- _CHALLENGE_: Rewrite every line of the entries below, leaving the pose lines and the first-view dot positions unchanged. Multiply only the coordinates that locate each dot in the second view by 1.95, round them to whole numbers with halves going up, and leave out the pictures.

--------

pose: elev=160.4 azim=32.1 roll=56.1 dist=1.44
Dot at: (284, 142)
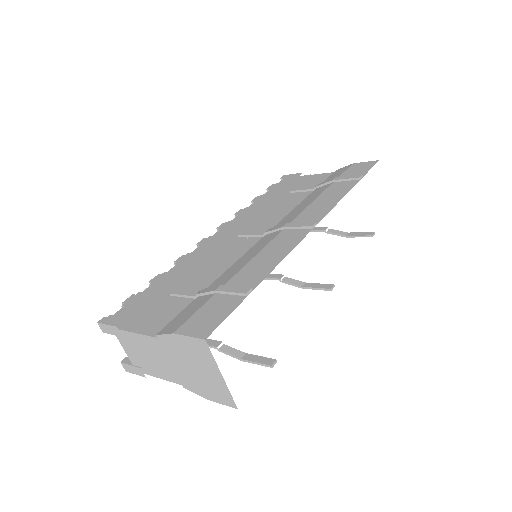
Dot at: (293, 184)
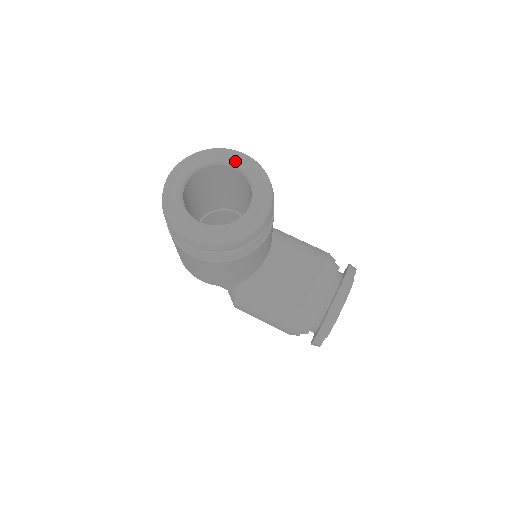
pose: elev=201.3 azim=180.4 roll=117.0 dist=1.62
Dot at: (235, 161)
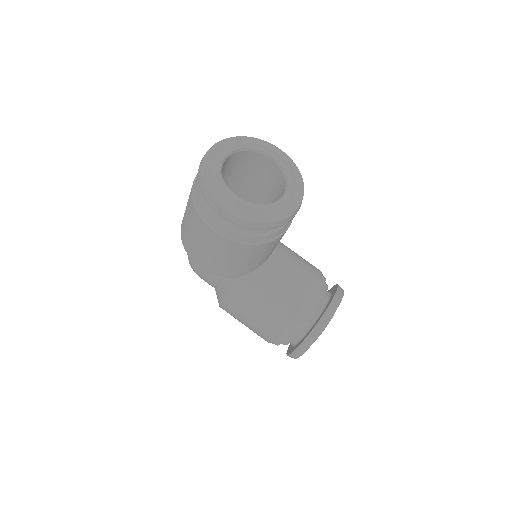
Dot at: (274, 153)
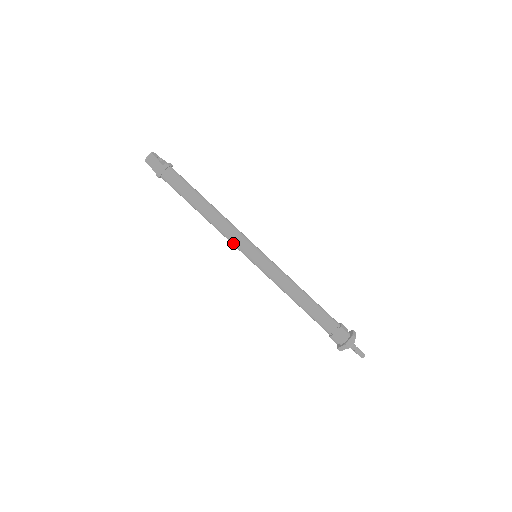
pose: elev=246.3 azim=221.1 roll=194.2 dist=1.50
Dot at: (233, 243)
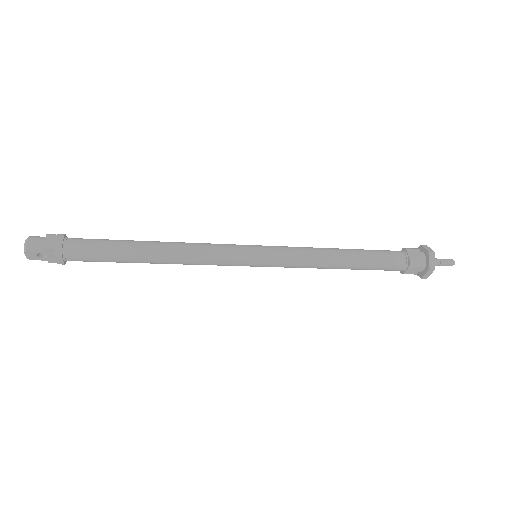
Dot at: (220, 256)
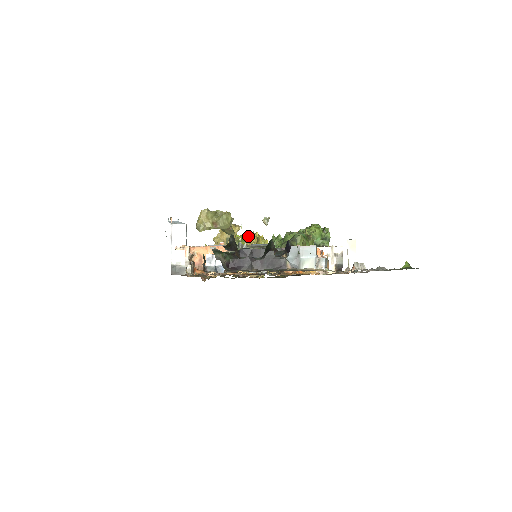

--------

- _FINAL RESULT_:
pose: elev=160.4 azim=32.1 roll=56.1 dist=1.44
Dot at: (284, 142)
Dot at: (571, 359)
pose: elev=201.3 azim=180.4 roll=117.0 dist=1.62
Dot at: (235, 161)
Dot at: (534, 298)
pose: elev=246.3 azim=221.1 roll=194.2 dist=1.50
Dot at: (233, 243)
Dot at: (429, 499)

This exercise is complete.